Thanks Vimhawk. If spending £30m + £30m wages on one striker would guarantee us two years in the CL it still wouldn't break even because we'd have to pay out £££ to the rest of the squad for their contribution. And if the striker turned out to be Adebayor or Santa Cruz rather than Aguero.......we would be going bust and still have no CL place.
How about the fact that he's on a nice long, juicy contract that he knows he won't get anywhere else combined with the fact that no clubs want to buy him anyway? So when no clubs want to buy and the player doesn't want to go what can you do? I think Bentley does not show how incompetent the board are but how difficult it can be to move on a player sometimes. And a bit of a warning at what can happen when you chuck loads of money at a player then it doesn't work out. Afraid to say that we may see the same with Adebayor.
I'm not so sure that's the reason. According to many reports, there has been interest in him - not least from Blackburn a couple of years ago. It is, of course, possible that he was content to just sit around and take the money - refusing to accept any offers of less than he was getting. But surely he would know that would almost certainly signify the end of his career.
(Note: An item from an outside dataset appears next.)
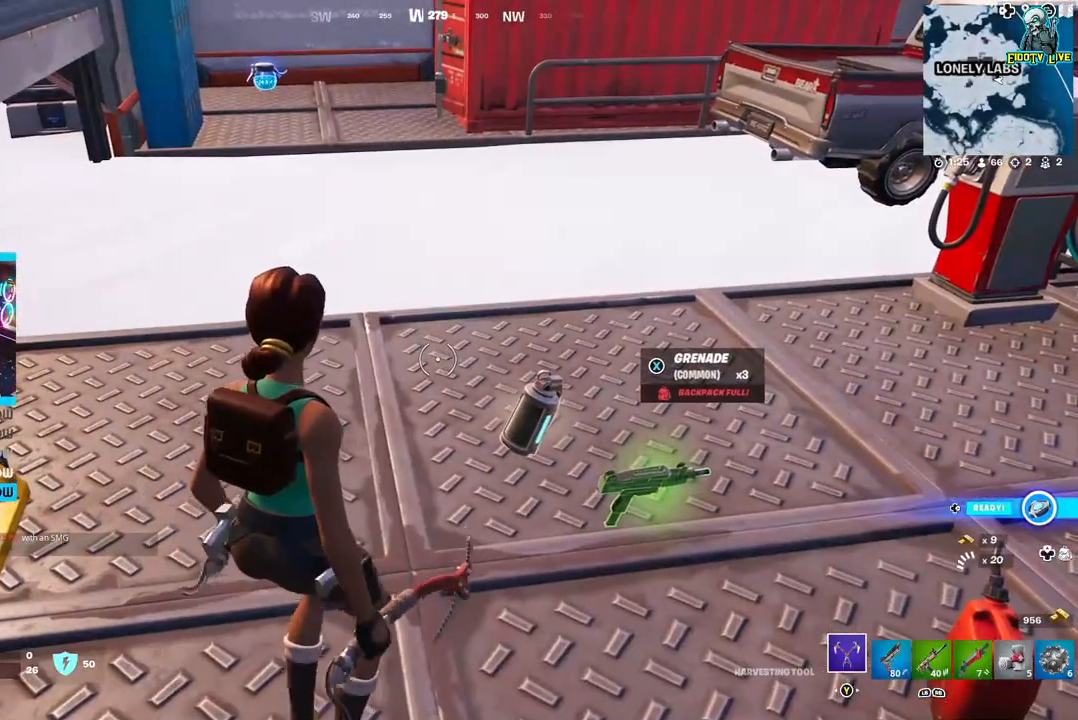
{"buttons": [], "left_stick": "center", "right_stick": "center", "events": [[183, "left_stick", "up-left"], [383, "left_stick", "center"]]}
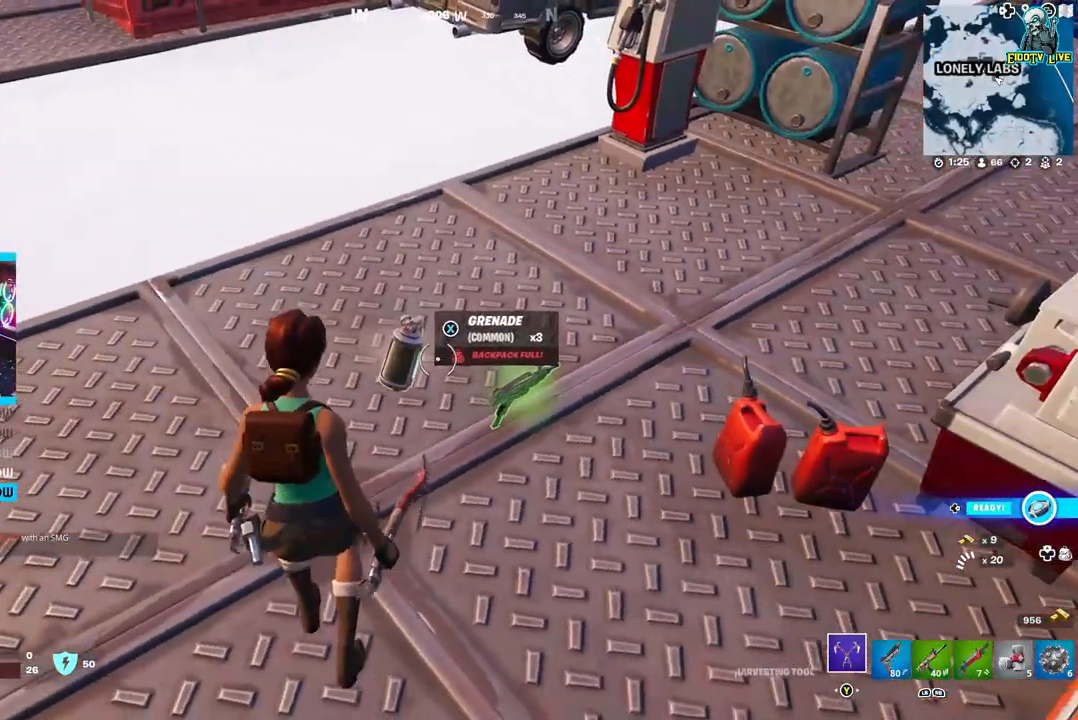
{"buttons": [], "left_stick": "center", "right_stick": "center", "events": [[233, "left_stick", "left"], [433, "left_stick", "center"]]}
I was really just speculating as to why he is now being allowed to leave for nothing when he could and should have been sold. I just don't buy that he was completely unsalable, he wasn't that bad a player.
Levy's done a lot of good things but he's becoming a liability (which may be the fault of Joe Lewis) For instance making one off last minute bids for players he has no serious interest in like Moutinho and Thug Adam But the main example that he is not serious is his yearly pursuit of Damiao where he's told to meet the price or go away and yet he persists in bids that aren't going to be accepted. Meanwhile there are players like Michu, Remy and Ba (when he was at Newcastle and a long time before Chelsea were interested) he pays no attention to. And of course it's the opposite for selling players. He can get away with it for the likes of Modric and Berbatov but he doesn't seem to realise it won't work for anyone who has not played regular competitive football for a long time
Harry was looking at Remy a couple of seasons ago, but the interest wasn't followed up on due to his firing. I'd also hazard a guess that Harry was having a cheeky bid for Adam as well.
I think Spurcat already told us that the scouting network was in flux coupled with the current pursuit of a Tech Dir. would suggest that the club knows all is not as it should be in terms of finding prospects.